- Opening Delimiter -

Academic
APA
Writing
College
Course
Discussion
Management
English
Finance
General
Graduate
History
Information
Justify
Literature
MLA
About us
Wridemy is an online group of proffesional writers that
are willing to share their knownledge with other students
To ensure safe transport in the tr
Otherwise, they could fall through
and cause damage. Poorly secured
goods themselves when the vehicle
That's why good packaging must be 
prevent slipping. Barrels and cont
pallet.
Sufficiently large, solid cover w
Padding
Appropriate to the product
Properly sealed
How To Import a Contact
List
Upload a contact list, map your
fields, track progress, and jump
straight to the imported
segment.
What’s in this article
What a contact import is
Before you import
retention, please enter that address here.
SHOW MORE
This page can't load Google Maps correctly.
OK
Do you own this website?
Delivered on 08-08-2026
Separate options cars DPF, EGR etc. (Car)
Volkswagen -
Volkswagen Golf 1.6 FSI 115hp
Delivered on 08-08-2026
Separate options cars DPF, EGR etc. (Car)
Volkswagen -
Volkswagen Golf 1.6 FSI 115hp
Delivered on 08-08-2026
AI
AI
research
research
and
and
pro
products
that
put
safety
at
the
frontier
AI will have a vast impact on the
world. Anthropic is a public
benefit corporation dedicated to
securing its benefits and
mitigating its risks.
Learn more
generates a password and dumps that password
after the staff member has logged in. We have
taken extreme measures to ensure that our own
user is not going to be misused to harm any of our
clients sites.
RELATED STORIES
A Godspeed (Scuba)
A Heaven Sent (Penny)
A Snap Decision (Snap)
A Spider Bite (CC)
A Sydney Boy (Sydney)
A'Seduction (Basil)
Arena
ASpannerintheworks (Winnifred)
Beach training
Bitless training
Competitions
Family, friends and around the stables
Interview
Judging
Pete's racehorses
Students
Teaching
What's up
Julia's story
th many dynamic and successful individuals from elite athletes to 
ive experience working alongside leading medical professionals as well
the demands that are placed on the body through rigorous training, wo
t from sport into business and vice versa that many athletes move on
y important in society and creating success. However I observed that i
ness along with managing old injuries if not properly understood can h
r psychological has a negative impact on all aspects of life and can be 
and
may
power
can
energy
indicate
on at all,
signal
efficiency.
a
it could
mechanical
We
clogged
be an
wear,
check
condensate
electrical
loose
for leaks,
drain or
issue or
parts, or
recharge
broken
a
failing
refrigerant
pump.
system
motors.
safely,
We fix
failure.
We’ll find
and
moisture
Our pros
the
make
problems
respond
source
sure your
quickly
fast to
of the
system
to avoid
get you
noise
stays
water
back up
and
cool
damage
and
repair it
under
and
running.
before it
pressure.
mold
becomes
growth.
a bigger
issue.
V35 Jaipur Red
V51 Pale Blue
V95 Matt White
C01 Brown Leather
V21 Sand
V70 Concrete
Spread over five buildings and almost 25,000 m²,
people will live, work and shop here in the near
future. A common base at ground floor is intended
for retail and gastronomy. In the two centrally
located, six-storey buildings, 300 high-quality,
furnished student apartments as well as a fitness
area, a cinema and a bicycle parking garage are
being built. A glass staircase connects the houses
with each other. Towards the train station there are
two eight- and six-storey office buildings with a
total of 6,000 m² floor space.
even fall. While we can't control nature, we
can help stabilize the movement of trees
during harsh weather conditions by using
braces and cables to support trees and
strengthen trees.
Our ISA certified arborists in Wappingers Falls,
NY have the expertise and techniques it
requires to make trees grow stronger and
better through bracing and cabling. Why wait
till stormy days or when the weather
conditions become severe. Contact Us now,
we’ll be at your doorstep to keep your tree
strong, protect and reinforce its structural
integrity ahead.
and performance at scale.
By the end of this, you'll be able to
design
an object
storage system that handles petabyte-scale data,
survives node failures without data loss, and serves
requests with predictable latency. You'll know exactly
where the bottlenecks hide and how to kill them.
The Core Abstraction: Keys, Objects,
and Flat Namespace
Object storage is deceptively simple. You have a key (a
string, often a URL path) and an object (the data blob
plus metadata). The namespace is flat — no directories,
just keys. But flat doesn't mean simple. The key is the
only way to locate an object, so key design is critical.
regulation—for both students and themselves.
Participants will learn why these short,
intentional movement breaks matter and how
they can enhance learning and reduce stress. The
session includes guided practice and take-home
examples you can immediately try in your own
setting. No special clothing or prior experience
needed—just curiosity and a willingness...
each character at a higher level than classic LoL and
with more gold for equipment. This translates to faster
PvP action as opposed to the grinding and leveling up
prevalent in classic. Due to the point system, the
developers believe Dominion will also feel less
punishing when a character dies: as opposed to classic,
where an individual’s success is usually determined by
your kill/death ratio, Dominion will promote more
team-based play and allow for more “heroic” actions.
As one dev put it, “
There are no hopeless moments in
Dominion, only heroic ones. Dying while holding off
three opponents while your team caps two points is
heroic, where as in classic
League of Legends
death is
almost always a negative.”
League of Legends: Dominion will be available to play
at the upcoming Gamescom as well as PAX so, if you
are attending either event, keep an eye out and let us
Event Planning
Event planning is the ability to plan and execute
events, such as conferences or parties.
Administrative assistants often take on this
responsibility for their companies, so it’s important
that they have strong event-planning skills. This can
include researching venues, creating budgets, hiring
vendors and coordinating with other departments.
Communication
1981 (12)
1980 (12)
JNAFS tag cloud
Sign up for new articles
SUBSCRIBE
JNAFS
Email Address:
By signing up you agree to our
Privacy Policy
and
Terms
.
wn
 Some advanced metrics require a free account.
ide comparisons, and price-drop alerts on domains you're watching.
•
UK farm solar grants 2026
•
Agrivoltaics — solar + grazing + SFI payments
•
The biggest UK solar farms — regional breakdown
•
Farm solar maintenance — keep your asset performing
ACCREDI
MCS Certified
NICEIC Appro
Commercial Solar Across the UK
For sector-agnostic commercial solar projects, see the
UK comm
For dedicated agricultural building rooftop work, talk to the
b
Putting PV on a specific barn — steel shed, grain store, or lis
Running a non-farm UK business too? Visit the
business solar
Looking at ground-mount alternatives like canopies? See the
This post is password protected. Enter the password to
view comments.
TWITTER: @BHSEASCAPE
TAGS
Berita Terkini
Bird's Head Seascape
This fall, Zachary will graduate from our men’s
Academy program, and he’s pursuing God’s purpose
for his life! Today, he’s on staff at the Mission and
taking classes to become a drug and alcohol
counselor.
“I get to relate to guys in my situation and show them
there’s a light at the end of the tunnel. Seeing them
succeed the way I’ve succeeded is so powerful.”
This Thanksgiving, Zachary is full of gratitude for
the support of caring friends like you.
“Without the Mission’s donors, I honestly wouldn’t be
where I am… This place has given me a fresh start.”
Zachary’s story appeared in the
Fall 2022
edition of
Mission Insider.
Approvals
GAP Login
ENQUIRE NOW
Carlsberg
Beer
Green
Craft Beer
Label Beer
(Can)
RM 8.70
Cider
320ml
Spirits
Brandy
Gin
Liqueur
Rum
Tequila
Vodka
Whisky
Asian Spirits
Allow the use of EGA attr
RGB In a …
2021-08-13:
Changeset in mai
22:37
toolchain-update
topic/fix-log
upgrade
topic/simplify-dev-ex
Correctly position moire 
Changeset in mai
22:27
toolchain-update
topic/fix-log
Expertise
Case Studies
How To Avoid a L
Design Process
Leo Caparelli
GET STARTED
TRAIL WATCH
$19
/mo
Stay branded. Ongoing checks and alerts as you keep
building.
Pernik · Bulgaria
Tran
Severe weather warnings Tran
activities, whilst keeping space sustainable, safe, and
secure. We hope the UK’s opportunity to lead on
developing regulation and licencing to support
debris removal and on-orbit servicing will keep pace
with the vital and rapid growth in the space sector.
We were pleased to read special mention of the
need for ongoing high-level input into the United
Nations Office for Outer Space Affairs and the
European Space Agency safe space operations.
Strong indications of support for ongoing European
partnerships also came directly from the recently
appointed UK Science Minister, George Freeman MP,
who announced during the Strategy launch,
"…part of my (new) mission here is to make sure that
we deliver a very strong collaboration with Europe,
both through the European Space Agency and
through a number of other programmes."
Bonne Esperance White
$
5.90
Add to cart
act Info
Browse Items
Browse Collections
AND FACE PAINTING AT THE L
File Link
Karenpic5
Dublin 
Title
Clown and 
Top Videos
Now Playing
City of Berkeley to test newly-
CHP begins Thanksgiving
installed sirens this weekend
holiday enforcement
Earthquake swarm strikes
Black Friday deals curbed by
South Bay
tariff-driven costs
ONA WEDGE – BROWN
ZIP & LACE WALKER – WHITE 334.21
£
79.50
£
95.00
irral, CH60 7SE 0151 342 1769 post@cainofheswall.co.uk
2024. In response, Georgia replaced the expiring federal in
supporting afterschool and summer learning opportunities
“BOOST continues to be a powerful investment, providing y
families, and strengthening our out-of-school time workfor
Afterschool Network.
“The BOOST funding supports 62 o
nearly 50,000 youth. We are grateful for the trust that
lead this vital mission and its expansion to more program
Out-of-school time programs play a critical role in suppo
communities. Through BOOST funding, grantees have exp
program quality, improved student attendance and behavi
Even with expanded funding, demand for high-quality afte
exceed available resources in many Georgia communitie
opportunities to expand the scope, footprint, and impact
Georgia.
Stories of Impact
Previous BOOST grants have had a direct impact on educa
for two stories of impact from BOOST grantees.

- Closing Delimiter -

After going through the entries, say how many lines contain the string "post". Nothing else belongs in the reply.

2